Page-level text extractions:
· · · · · · ·

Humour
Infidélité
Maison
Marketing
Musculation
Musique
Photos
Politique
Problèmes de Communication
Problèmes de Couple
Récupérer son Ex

· · · · · · ·

Job: Each line of the entries that contains "Problèmes" counts once; state the total as a bare number.

Answer: 2